Requirement >> Copy out each line of the data that holds the string "giới".

====================

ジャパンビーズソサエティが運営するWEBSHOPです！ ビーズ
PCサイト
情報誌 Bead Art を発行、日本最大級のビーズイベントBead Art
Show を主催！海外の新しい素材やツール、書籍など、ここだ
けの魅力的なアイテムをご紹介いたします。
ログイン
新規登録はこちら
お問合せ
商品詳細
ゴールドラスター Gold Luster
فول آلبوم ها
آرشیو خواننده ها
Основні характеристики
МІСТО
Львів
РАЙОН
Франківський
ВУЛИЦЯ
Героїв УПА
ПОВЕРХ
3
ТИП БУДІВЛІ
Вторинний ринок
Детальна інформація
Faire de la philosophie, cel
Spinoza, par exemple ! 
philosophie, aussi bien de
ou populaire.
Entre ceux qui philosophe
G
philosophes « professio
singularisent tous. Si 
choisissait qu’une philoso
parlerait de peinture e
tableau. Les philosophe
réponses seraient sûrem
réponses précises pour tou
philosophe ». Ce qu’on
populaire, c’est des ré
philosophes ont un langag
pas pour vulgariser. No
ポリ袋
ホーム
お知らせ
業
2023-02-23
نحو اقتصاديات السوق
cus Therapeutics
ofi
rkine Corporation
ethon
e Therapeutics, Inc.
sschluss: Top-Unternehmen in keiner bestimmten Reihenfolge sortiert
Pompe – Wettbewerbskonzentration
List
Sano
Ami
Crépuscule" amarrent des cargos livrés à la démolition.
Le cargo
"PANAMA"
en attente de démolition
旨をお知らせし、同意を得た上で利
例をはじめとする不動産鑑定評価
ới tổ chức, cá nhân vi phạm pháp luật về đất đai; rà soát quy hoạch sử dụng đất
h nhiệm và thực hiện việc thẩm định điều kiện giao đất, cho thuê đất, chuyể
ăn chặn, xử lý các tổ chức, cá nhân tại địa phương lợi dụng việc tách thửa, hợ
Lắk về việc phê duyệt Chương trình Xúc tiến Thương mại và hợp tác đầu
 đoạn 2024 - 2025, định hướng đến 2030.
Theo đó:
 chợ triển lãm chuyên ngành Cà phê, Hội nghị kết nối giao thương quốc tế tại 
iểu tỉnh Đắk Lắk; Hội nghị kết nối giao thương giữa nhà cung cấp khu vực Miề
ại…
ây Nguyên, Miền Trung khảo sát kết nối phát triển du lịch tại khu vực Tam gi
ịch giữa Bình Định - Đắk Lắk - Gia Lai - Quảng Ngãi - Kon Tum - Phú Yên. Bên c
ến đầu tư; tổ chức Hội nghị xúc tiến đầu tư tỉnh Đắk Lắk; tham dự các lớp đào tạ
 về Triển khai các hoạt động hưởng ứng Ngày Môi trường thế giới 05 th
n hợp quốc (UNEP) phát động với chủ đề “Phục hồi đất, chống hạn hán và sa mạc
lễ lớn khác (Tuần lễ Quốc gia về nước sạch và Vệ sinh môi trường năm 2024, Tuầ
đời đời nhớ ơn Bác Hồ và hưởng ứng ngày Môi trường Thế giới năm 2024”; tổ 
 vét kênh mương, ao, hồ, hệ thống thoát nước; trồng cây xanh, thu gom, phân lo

====================

Solution >>
 về Triển khai các hoạt động hưởng ứng Ngày Môi trường thế giới 05 th
đời đời nhớ ơn Bác Hồ và hưởng ứng ngày Môi trường Thế giới năm 2024”; tổ 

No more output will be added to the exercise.